╭─ Excerpt provided

The project aims to a systematic investigation of computable numberings in the arithmetical hierarchy and the hierarchy of Ershov, with emphasis both on the theoretical aspects as well as on applications to computer science.

The relative complexity of numberings is measured by the notion of a Rogers's semilattice. For families of sets in the arithmetical and Ershov hierarchies, the present project aims

(1) to investigate the algebraic properties of the Rogers semilattices of the computable numberings (cardinality, density, description of segments and ideals, existence of minimal and least elements);
(2) to investigate the spectrum of minimal numberings for a given family, and describe conditions for families to have minimal numberings of a given type;
(3) to investigate global properties of Rogers semilattices (embedding questions, isomorphism types, elementary types, elementary theories, decidability questions, decidable fragments, automorphisms);
(4) to investigate automorphism types of computable objects;
(5) to investigate continuous numberings of effectively given topological spaces.

╰─

Goal of the exercise
Continue the project description on computable numberings from its final line.

╭─ Material provided

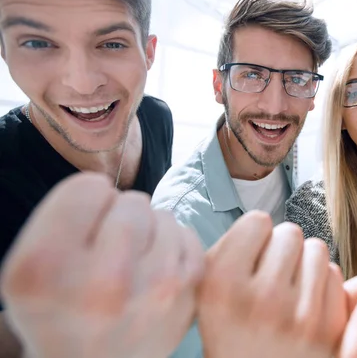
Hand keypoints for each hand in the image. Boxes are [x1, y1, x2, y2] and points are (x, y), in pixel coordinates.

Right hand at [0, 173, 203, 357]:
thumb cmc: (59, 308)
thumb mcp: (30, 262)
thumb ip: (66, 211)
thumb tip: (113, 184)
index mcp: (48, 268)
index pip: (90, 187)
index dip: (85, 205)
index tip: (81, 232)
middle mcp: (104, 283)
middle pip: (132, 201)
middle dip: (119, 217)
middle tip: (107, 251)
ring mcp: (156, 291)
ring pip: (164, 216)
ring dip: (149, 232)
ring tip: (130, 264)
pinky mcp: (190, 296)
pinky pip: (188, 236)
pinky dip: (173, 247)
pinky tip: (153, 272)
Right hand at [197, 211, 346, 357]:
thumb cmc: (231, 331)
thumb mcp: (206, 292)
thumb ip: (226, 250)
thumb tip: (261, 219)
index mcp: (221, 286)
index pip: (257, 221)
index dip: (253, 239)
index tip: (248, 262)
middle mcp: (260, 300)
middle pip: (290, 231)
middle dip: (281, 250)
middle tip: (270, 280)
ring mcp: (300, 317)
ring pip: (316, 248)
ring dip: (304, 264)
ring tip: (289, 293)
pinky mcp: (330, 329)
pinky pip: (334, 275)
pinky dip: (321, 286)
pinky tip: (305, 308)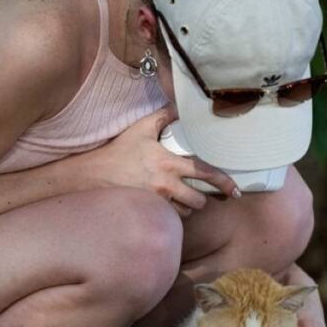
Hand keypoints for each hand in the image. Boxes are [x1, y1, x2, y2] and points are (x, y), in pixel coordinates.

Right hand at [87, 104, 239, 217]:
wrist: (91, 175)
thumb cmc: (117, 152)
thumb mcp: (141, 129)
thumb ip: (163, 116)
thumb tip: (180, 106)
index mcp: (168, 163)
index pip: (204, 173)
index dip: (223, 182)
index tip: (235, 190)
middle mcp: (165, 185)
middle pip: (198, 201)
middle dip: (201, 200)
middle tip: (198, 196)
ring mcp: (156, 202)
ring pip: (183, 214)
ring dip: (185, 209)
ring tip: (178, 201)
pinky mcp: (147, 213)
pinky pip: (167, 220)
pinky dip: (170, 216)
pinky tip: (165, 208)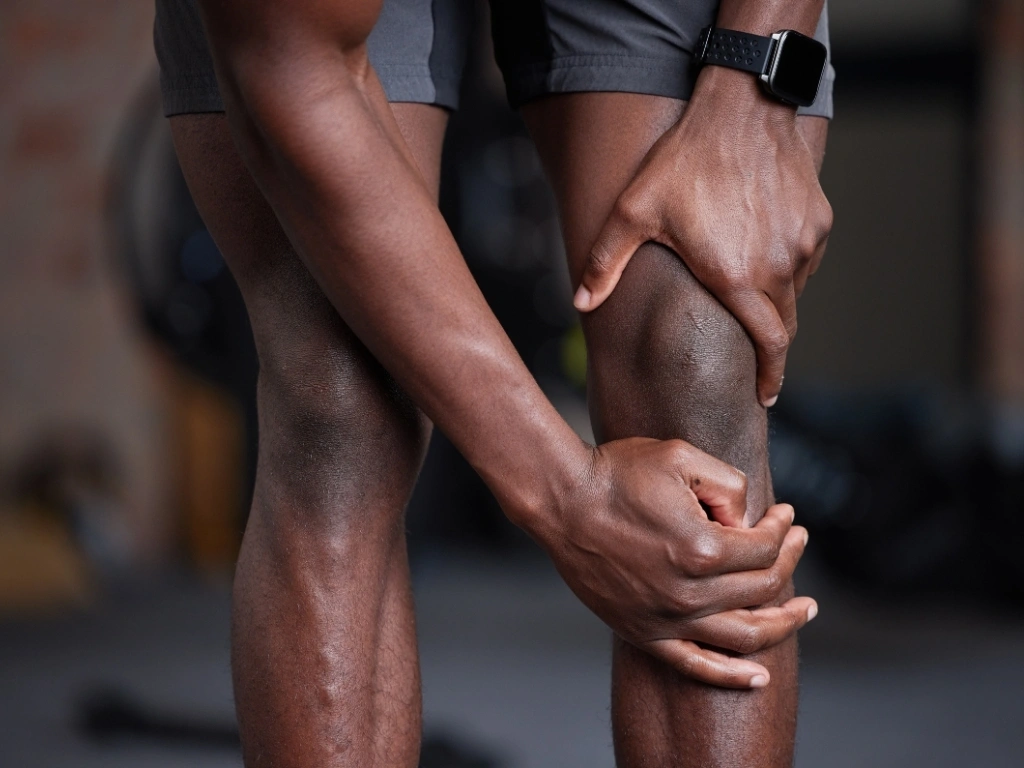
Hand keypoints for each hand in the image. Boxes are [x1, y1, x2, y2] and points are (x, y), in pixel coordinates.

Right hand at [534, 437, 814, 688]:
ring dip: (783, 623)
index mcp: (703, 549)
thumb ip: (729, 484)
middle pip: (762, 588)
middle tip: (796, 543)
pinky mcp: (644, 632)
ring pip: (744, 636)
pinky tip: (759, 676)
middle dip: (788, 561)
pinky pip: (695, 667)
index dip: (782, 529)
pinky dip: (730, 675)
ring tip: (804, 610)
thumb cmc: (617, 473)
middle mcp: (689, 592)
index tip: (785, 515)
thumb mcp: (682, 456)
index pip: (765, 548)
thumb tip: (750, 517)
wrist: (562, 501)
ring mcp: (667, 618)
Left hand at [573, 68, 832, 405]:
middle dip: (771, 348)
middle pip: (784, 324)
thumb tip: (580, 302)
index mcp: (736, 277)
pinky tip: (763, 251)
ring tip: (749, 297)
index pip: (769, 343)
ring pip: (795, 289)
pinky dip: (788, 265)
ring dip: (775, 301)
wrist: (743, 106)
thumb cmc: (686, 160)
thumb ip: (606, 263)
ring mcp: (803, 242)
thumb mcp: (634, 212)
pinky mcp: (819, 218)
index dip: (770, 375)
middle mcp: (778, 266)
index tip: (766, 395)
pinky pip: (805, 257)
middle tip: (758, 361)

╰─
╭─ Material provided

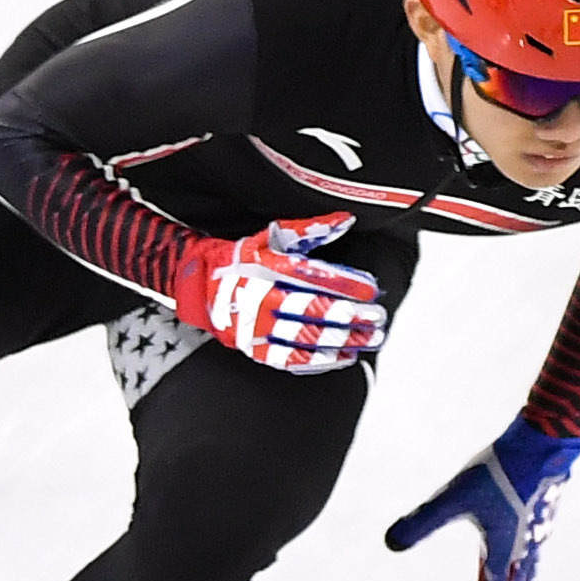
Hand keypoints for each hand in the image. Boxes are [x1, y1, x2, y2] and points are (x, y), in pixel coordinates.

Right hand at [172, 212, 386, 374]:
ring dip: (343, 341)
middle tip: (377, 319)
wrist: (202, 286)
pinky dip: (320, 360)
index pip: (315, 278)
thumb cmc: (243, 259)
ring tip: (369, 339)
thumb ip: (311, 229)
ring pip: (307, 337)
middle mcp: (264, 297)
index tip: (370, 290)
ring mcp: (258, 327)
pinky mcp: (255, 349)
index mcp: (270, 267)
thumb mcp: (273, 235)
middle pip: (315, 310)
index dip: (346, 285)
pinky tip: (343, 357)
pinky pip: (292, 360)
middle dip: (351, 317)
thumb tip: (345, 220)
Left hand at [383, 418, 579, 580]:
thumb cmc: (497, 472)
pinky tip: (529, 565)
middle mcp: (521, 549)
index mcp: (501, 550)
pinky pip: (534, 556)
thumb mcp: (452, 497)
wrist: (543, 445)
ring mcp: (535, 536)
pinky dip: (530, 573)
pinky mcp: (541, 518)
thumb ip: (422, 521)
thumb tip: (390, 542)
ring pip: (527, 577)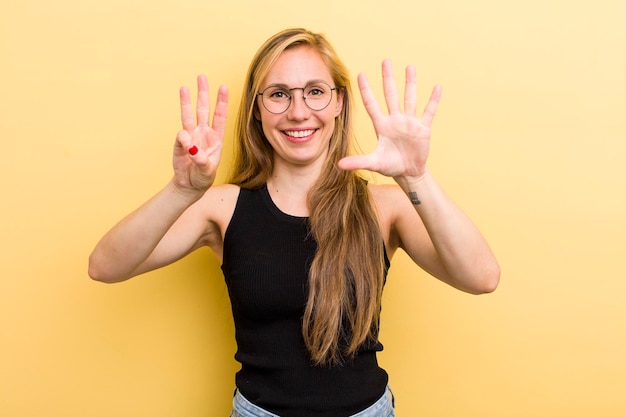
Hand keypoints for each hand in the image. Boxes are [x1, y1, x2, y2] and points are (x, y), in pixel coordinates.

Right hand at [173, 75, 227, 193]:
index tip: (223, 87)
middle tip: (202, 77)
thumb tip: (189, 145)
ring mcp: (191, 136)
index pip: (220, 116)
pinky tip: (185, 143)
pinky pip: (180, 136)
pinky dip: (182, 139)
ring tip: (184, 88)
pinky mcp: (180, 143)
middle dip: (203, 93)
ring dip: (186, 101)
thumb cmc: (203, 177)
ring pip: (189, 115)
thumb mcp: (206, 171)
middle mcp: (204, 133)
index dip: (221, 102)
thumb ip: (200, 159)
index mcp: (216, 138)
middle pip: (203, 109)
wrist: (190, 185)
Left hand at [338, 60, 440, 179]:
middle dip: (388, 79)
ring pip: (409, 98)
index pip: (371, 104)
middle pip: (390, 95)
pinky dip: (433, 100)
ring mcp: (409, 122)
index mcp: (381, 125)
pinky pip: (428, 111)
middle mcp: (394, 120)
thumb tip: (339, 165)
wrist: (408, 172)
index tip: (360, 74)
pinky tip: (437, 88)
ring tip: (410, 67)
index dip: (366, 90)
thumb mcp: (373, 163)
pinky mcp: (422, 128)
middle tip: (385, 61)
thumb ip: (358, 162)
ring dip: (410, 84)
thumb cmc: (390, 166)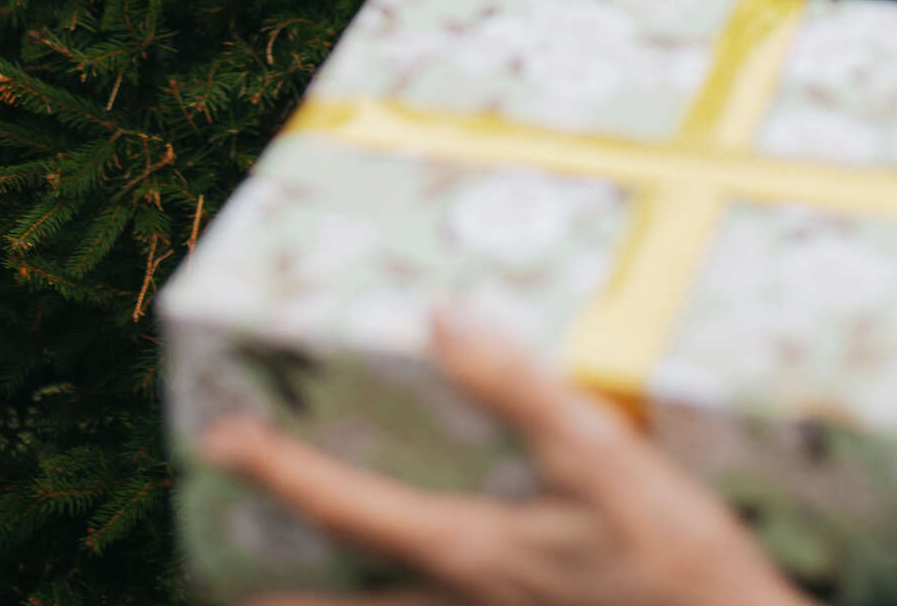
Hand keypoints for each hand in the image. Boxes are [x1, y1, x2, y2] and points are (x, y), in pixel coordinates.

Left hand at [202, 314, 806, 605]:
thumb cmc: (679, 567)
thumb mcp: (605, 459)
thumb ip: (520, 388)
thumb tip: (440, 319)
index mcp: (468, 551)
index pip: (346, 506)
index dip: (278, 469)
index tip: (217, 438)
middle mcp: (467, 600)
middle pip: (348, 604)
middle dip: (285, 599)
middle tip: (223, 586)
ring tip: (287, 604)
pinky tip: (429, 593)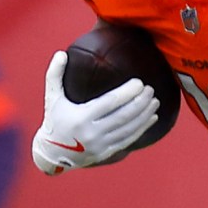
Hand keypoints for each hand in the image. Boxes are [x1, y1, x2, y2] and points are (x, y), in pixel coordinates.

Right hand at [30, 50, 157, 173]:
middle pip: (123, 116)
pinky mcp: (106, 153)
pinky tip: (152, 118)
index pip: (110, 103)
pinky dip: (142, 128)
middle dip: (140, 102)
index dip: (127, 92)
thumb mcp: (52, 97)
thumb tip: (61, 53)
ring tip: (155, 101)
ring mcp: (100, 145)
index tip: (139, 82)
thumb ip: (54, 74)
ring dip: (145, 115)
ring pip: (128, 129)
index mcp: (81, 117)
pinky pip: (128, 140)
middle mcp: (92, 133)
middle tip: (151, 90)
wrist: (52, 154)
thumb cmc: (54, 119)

╰─
╭─ Material provided

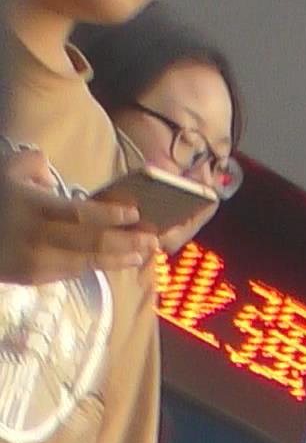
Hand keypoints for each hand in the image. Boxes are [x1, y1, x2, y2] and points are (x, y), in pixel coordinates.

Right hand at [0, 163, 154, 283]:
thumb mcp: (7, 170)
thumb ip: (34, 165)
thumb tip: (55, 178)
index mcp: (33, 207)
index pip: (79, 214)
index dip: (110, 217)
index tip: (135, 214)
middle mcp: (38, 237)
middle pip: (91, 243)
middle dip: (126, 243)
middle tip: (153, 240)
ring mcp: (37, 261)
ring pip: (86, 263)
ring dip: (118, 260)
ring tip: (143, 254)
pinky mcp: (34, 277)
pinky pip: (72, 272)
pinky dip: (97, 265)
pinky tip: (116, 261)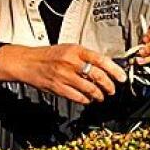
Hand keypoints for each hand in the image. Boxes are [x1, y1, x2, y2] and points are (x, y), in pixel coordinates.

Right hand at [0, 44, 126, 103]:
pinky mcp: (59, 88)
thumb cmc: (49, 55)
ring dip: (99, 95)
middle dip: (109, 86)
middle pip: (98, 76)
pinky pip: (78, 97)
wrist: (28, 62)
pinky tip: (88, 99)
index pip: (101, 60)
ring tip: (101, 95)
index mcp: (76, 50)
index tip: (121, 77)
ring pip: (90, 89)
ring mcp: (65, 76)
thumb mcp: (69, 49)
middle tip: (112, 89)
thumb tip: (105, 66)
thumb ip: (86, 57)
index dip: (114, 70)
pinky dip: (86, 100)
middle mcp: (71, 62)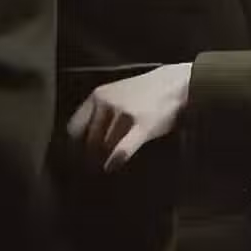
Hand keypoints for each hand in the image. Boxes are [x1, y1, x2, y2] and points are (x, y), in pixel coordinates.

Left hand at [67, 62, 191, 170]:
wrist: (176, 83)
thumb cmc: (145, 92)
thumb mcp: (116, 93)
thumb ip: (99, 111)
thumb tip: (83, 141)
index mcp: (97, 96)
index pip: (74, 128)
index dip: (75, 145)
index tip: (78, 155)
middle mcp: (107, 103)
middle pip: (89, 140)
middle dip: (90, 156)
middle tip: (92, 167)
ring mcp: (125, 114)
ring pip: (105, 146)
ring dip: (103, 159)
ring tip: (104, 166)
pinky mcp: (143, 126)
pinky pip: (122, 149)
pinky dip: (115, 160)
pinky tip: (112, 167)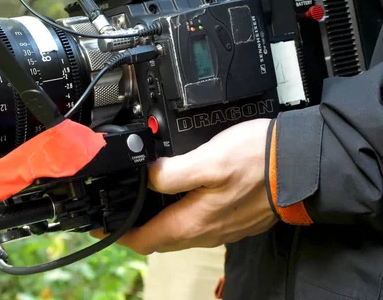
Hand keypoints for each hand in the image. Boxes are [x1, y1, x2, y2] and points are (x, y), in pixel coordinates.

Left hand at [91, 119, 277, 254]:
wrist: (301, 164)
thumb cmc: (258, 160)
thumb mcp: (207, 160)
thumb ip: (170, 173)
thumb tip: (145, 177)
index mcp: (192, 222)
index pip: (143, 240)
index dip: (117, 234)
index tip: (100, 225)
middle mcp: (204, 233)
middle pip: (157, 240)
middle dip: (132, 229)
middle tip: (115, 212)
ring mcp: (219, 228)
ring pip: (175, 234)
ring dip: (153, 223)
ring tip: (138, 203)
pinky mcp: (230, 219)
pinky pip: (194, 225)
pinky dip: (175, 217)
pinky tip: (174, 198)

╰─

Response box
It is expected :
- to show that any nontrivial Rogers semilattice of a family of sets in the Ershov hierarchy is not lattice and consists of infinitely many elements, or construct counter-examples;
- to describe the initial segments of Rogers semilattices in terms of Lachlan semilattices;
- to show that every Lachlan semilattice can be embedded above any non-greatest element of the Rogers semilattice of a family of arithmetical sets;
- to find examples of families in the hierarchy of Ershov whose Rogers semilatticies contain ideals without minimal elements;
- to find algorithmic criteria and sufficient structural conditions for the existence of positive and Friedberg numberings;
- to determine the number of computable minimal numberings of various types (positive, Friedberg, strongly effectively minimal, effectively minimal) for a given family;
- to show differences in the elementary types of nontrivial Rogers semilattices, depending on whether we consider finite or infinite families;
- to provide examples of different elementary types of Rogers semilattices of infinite families;
- to determine the levels of undecidability of the elementary theories of Rogers semilattices;
- to describe the spectrum of the isomorphism types of the Rogers semilattices and the elementary types depending on the level of the arithmetical hierarchy to which the families of sets belong;
- to find characterizations of permutation groups of sets lying in some level of the arithmetical hierarchy;
- to extend the class of topological spaces with computable numberings;
- to find the relation between continuous maps and computable maps;
- to solve the problem of which partial numberings can be totalised.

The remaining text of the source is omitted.